Sem qualquer referência de sinopse ou do ilustrativo cartaz, pudemos captar o filme sem qualquer interferência ou referência. O que tornou ainda mais saborosa esta descoberta de um objeto holográfico que ora observa com atenção a sociedade brasileira, embora sem abdicar de um combinado de propostas de alguma cinefilia que decorrem da premissa inicial da relação de trabalho entre a babá Clara (com a lisboeta Isabel Zuaa, filha de mãe angolana e pai da Guiné-Bissau, ela que será a verdadeira protagonista do filme) e Marjorie Estiano, como uma fidalguinha grávida e futura mãe solteira, caída em desgraça depois da gravidez alheia com um estranho sacerdote. Ela recebe esta babá para todo o serviço no seu “castelo”, um apartamento de luxo, na linha das coberturas que Gabriel Mascaro captou num dos sus primeiros documentários Um Lugar ao Sol, em 2009)
Referências são muitas. Desde logo, o incontornável Rosemary’s Baby/A Semente do Diabo, de Polanski, bem como o legado do produtor Val Lewton, em particular aquele em parceria com Jacques Tourneur (curiosamente um cineasta cuja obra é alvo de retrospetiva no festival), nomeadamente Cat Peolple e I Walk With a Zombie, a estética cromática da Hammer que permitiu recriar uma metrópole de São Paulo fantástica e retocada; mas podemos sentir ainda a evocação do cinema de Dario Argento. Pelo caminho, há os vícios sociais de que não é alheio Kléber Mendonça Filho (tão evidentes em Aquarius). Isto, claro está, para além da relação queer entre Zuaa e Estiano a sugerir mesmo a opção de parentalidade do mesmo sexo. Só que o fruto do seu ventre será motivo para uma segunda parte, bem mais centrada nesse ser que recolherá referências mais óbvias a diversos mestres do horror.

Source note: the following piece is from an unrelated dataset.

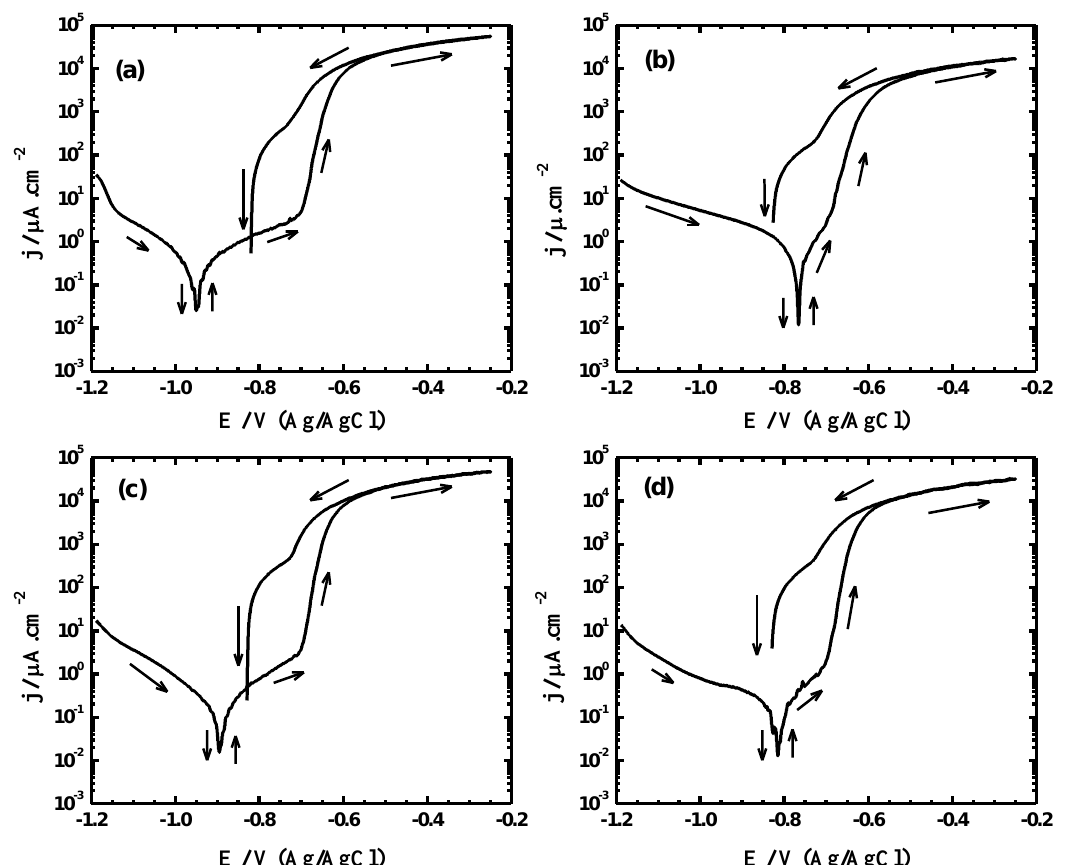
Figure 1. Polarization of AA 6061 alloys, ( a ) the as received and the extruded alloys ( b ) 350, ( c ) 425, and ( d ) 500 °C, after immersion in 3.5% NaCl solutions for 1 h.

Dito isto, não esquecemos que a ambição de As Boas Maneiras pode conter também os seus perigos, já que tal manancial de referências acaba por gerar um final demasiado calórico. Ainda assim, e mesmo na sua ambição – os tais dois filmes, que parecem até incluir o filme original e a sequela -, este é um enorme sinal de vitalidade do cinema brasileiro, que ainda recentemente nos tinha dado o excelente Arábia, de João Dumans e Affonso Uchoa. Uma enorme prestação também de Isabel Zuaa (de que será preciso ver também o seu papel imponente na co-produção luso-portuguesa Joaquim, de Marcelo Gomes, e ainda a imagem poderosa de Rui Poças que marca todo o filme.